Zalando Runs Mission-Critical Workloads on Spot Instances with Spot
Zalando, a European e-commerce company follows a platform approach, offering Fashion and Lifestyle products to customers in 17 European markets. With companies who are operating in such a large scale such as Zalando, the positivity of this growth comes with one common caveat: increased cloud infrastructure costs. In their journey of continuously optimizing and controlling their cloud costs, across over 200 cloud accounts and thousands of developers, they have also explored the option of using Amazon EC2 Spot Instances.
Once Zalando have decided they would like to leverage EC2 Spot Instances, they have faced a whole new challenge of provisioning, operating and more importantly guaranteeing availability for their applications when using EC2 Spot Instances.
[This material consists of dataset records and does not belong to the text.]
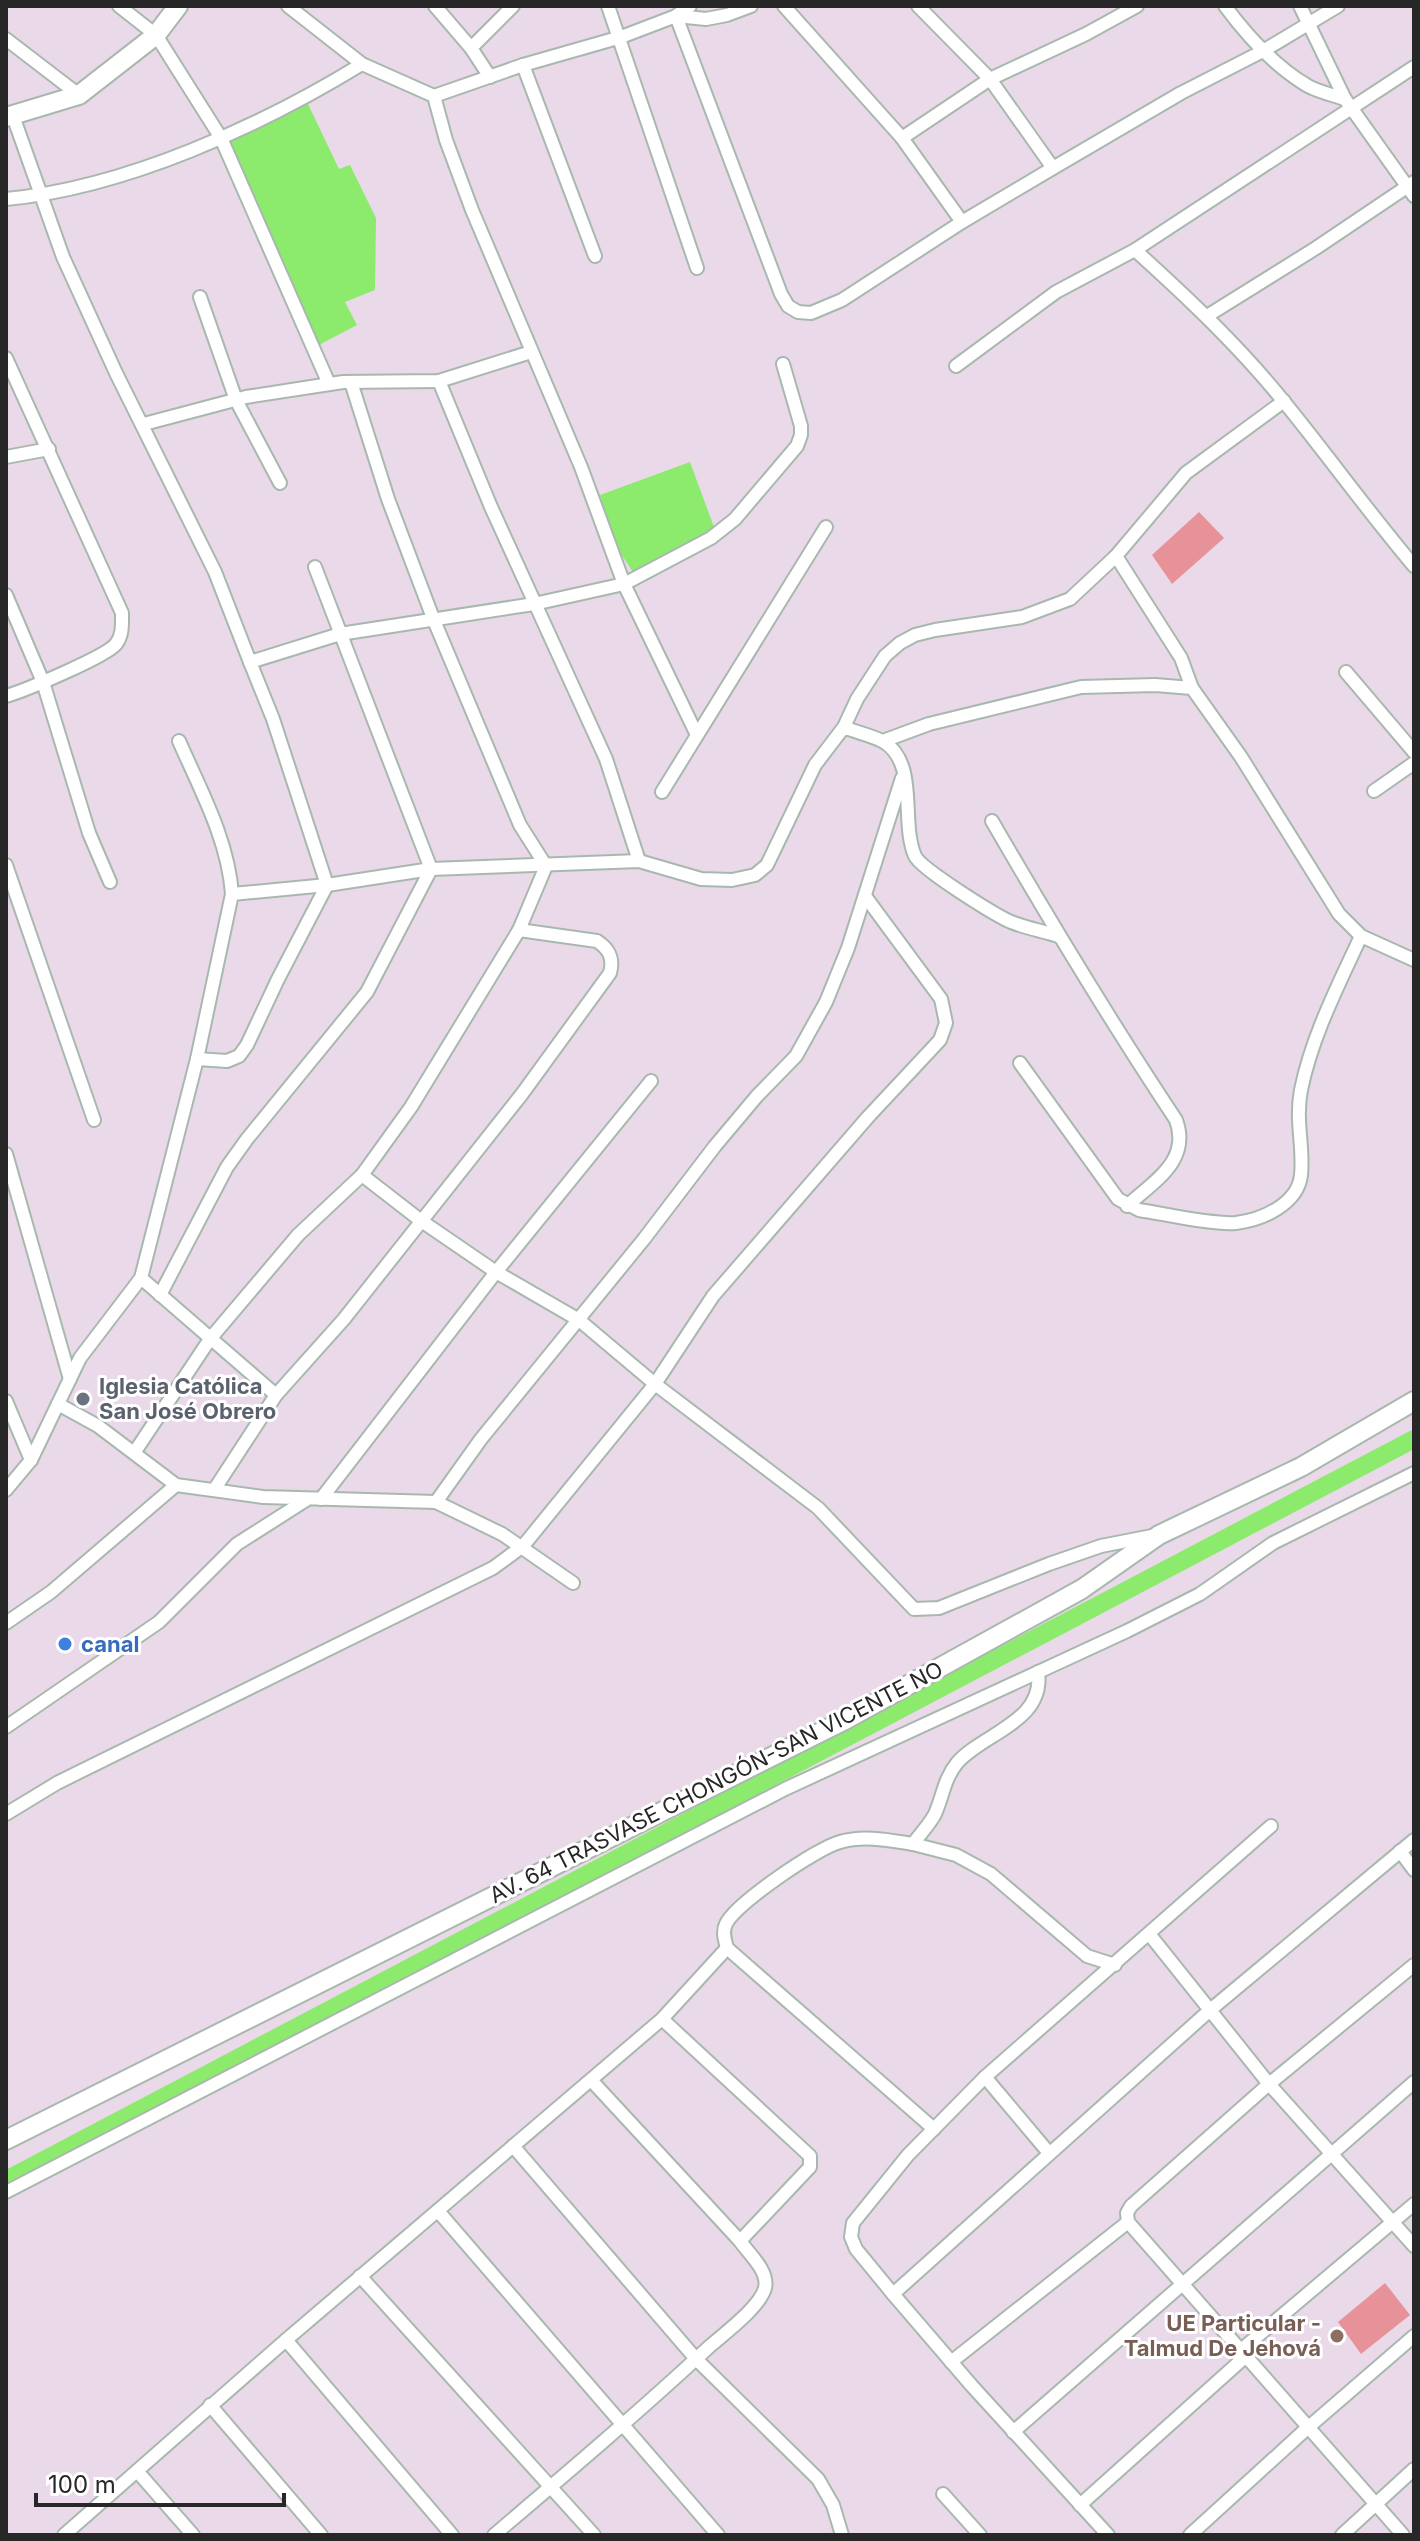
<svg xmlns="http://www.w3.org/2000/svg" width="1420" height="2541" viewBox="0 0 1420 2541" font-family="Inter,sans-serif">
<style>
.pitch{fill:#e79299}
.water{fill:#8ceb6d}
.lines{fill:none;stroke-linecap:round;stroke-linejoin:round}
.canal{stroke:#8ceb6d;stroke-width:18}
.street-casing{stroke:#a9b8ae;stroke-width:16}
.secondary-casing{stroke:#a9b8ae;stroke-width:22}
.street{stroke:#fff;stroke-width:12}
.secondary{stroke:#fff;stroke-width:18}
.worship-dot{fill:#6b7280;stroke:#fff;stroke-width:3}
.shop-dot{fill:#3f7fe0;stroke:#fff;stroke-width:3}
.education-dot{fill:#8d6e63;stroke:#fff;stroke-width:3}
.labels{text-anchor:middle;stroke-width:6;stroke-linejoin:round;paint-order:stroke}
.worship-label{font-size:22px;font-weight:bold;fill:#5b616d;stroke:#fff;text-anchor:start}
.shop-label{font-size:22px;font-weight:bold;fill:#366cbe;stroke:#fff;text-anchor:start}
.street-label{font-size:22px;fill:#272727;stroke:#fff}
.education-label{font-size:22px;font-weight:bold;fill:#785e54;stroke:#fff;text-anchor:end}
</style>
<rect width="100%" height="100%" fill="#ead9e9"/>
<g class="pitch">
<path d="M 1199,512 L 1224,538 L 1172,584 L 1152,555 Z"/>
<path d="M 1385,2283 L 1410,2315 L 1361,2354 L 1338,2322 Z"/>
</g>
<g class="water">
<path d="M 307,102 L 339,169 L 350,165 L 376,218 L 375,290 L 345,302 L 357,325 L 317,346 L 228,140 Z"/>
<path d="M 690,462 L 718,538 L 635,575 L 619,551 L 600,495 Z"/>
</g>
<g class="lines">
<path class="canal" d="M 6,2180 L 1414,1439"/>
<g class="street-casing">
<g id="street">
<path d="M 119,6 L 156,35 L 221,138 L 329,384"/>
<path d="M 288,6 L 362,64 L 434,96"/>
<path d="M 435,6 L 471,48"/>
<path d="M 608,6 L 697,268"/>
<path d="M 690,6 L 676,16 L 781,294 L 788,306 L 798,312 L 811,313 L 842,300 L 962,222 L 1053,168 L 1181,93 L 1263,51 L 1338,6"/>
<path d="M 784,6 L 902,138 L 962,222"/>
<path d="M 918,6 L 990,79 L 1053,168"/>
<path d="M 1225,6 C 1248,37 1274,66 1308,86 C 1319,92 1333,95 1345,99"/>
<path d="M 1300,6 L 1345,99 L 1414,196"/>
<path d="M 6,39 L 79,95"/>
<path d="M 523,65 L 595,256"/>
<path d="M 490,77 L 471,48 L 513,6"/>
<path d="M 13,116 L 63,257 L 116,373 L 215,572 L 250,662"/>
<path d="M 902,138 L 990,79 L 1086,34 L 1137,6"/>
<path d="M 6,199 C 125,188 261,126 362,64"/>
<path d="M 1135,250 C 1188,298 1240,347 1285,403 C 1329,457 1369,513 1414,566"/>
<path d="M 200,297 L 236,400 L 280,483"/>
<path d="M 1207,316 L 1316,248 L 1414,182"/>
<path d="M 6,358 L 122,613 C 122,624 123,635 116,644 C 107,656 24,691 6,696"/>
<path d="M 956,366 L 1056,292 L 1135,250 L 1414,67"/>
<path d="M 439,381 L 491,507 L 606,759 L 639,861"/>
<path d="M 144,424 L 246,397 L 343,382 L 439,381 L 531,352"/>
<path d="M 6,457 L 49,449"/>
<path d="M 1116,556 L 1181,658 L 1192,688"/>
<path d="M 6,595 L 43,682 L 89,833 L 110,882"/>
<path d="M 1346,672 L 1414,752"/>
<path d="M 844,727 L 857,699 L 885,656 L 900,643 L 915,635 L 935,630 L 1022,617 L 1070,599 L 1116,556 L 1186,473 L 1284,401"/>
<path d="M 696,733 L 624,584 L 581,467 L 472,210 L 446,140 L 434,96 L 523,65 L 621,37 L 676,16 L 706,19 L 727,15 L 751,6"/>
<path d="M 883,741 L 929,724 L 1081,687 L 1155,685 L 1192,688 L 1241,757 L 1339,914 L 1361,936 L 1414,960"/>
<path d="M 1374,791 L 1414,763"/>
<path d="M 662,792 L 826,527"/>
<path d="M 992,821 C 1051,923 1111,1022 1176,1120 C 1191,1161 1154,1181 1127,1206"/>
<path d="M 6,865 L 94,1120"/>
<path d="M 232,894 L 327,885 L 431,869 L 315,567"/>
<path d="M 197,1059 L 227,1061 L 239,1056 L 247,1045 L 278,979 L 327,885 L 273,719 L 250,662 L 340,634 L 534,604 L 624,584 L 711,538 L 735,519 L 797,446 L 801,435 L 801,426 L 783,364"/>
<path d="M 1020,1063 L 1118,1199 L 1139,1210 C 1165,1214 1213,1225 1236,1223 C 1262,1220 1298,1204 1301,1175 C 1304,1147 1295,1121 1301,1090 C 1312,1036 1338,986 1361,936"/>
<path d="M 6,1154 L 70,1379"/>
<path d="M 362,1175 L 420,1220 L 496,1272 L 579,1320 L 655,1384 L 818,1508 L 914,1609 L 939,1608 L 1049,1564 L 1101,1546 L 1152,1536"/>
<path d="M 141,1278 L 276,1395"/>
<path d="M 160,1295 L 227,1167 L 247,1139 L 367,992 L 431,869 L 639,861 L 701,879 L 732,880 L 755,875 L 767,865 L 815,765 L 844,727 C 855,732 874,736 884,742 C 919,764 900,822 915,856 C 921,869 995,915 1011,922 C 1026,928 1043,931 1058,936"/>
<path d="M 6,1401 L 31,1460"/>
<path d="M 58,1404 L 98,1426 L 176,1485 L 263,1497 L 436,1502 L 502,1534 L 573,1583"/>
<path d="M 134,1453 L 210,1339 L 298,1235 L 362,1175 L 411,1107 L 519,930 L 546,866 L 520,825 L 433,618 L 388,499 L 351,382"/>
<path d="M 6,1490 L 31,1460 L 80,1358 L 141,1278 L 197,1059 L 232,894 C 228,840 201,791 179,741"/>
<path d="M 214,1490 L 276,1395 L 344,1319 L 522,1094 L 610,973 C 614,958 609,949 597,941 L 519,930"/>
<path d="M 321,1499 L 496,1272 L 651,1081"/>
<path d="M 436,1502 L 481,1439 L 644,1239 L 715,1146 L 757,1096 L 796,1056 L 826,1002 L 848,948 L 902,778"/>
<path d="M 6,1623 L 51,1592 L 176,1485"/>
<path d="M 6,1727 L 159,1622 L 237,1544 L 306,1500"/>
<path d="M 6,1814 L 57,1783 L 493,1568 L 523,1546 L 655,1384 L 713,1296 L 868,1117 L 940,1040 L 946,1023 L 941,999 L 865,896"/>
<path d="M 913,1844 L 956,1855 L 991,1874 L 1087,1956 L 1115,1965"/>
<path d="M 1400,1851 L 1414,1870"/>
<path d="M 1150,1935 L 1269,2084 L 1414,2246"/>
<path d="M 662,2019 L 810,2156 L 810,2167 L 740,2241"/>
<path d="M 985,2077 L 1049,2153"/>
<path d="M 934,2129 L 727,1948 C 725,1940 722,1932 726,1924 C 735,1904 817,1848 840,1842 C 864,1835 888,1840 913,1844 C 920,1834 930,1824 935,1814 C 943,1796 944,1779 957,1763 C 983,1733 1045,1722 1038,1672"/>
<path d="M 513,2146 L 696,2359 L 818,2479 L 833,2505 L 842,2535"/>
<path d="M 6,2192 L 785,1789 L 1127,1631 L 1200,1594 L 1273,1543 L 1414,1473"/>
<path d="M 438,2211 L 718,2535"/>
<path d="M 360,2276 L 594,2535"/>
<path d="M 893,2294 L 1209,2011 L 1414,1840"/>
<path d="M 286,2340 L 452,2535"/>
<path d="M 1241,2350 L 1414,2204"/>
<path d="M 951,2362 L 1128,2222"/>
<path d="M 210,2405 L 321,2535"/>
<path d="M 1013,2432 L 1414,2082"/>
<path d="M 137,2471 L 193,2535"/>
<path d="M 943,2494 L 980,2535"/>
<path d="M 1080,2505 L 1246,2356"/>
<path d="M 64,2535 L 286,2340 L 662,2019 L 727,1948"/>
<path d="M 494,2535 C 567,2473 640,2411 710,2346 C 725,2333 760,2307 765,2288 C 769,2271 749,2254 740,2241 L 591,2080"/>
<path d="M 1108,2535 L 972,2386 L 893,2294 L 856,2249 L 851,2237 L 853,2223 L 908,2155 L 985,2077 L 1271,1826"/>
<path d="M 1190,2535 L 1304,2431 L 1414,2336"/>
<path d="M 1342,2535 L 1414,2469"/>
<path d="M 1403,2535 L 1128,2222 L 1127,2213 L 1131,2206 L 1269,2084 L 1414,1965"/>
</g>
</g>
<g class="secondary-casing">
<g id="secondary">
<path d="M 6,117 L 79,95 L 156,35 L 178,6"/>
<path d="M 6,2140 L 843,1721 L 1082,1589 L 1159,1535 L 1301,1467 L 1414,1401"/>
</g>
</g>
<use href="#street" class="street"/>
<use href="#secondary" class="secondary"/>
</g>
<circle class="worship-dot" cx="83" cy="1399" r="8"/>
<circle class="shop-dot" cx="65" cy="1644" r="8"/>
<circle class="education-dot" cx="1337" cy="2336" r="8"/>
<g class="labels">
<g class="worship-label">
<text x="99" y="1394">Iglesia Católica<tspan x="99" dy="25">San José Obrero</tspan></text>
</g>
<g class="shop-label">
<text x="81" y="1652">canal</text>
</g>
<g class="street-label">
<text transform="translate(716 1782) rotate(-27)" y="8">AV. 64 TRASVASE CHONGÓN-SAN VICENTE NO</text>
</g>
<g class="education-label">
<text x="1321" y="2331">UE Particular -<tspan x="1321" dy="25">Talmud De Jehová</tspan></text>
</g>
</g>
<rect width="1420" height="2541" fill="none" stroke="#272727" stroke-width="16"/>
<path d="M36 2493v12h248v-12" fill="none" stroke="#272727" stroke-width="4"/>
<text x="48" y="2493" font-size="24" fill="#272727" stroke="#ffffff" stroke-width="6" paint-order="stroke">100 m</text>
</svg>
They were concerned mainly with 2 things:
- 2 minutes heads up on Spot termination is not enough for the vast majority of their applications
- Lose the entire cluster at the same time, and having their critical services become unavailable or in degradation of performance.
The SRE team at Zalando, looked for ways to utilize EC2 Spot Instances across all of their environments. They began their search for a solution that can help them reduce costs, minimize operations and implement it easily across their +200 business units. One option was to develop a solution in house, another option was to look for a 3rd party platform that already does that, This is when they found Elastigroup by Spot and decided to try it mainly because of 3 key features that were appealing to them:
- Termination prediction of up to 15 minutes in advance, allowing them to run more complex environments without the risk of a down time
- Ability to automatically fallback to On-Demand instances
- Abstracting the complexity of using multiple instance types and sizes to decrease the risk of losing instances or to increase the chances of getting it.
Testing the waters with Spot using a complex environment
When Zalando decided to start a POC with Spot, they have deliberately selected a more complex use case than simple Stateless applications behind a load balance in order to truly test the power of the platform. They have decided to try Spot support for stateful workloads and run Cassandra nodes on Elastigroup. “We decided to see without any investment of time on our side, just to test if they can deliver what they promise,” said Luis Mineiro, Site Reliability Engineer at Zalando
Spot Elastigroup allows customers to persist the instance’s storage and network configuration and its state. When working with Cassandra clusters, each node is identified by an IP address so it’s crucial that the nodes will maintain their configuration even during a Spot replacement. With this capability, and while experiencing high-availability and long instance lifetime, Zalando were able to confirm this solution was reliable for them and to roll it out to their entire company.
Seamless integration with existing CI/CD tools
At Zalando, there are more than 200 independent teams and each is using different tooling for provisioning and deployments including CloudFormation. Finding a tool that can easily and seamlessly integrate with their existing tools without having their teams change the way they work, was in the top of their list.
Luckily, Spot natively supports AWS CloudFormation and allowed Zalando to provision and manage everything programmatically in the exact same way their developers and teams are used to. With a short implementation time, they were able to easily change their CFN templates to work directly with Elastigroup.
Deploying Spot across 200 teams in production
After a successful POC where Zalando were able to prove cost savings, ease of use and reliability of Elastigroup, they have started to implement it across all of their different teams. Spot was able to support their large scale of 200 development teams managing over 300 AWS accounts and automatically integrate with their SSO. Thanks to Elastigroup, Zalando can focus more on creating quality applications for their customers and less time worrying about the underlying infrastructure.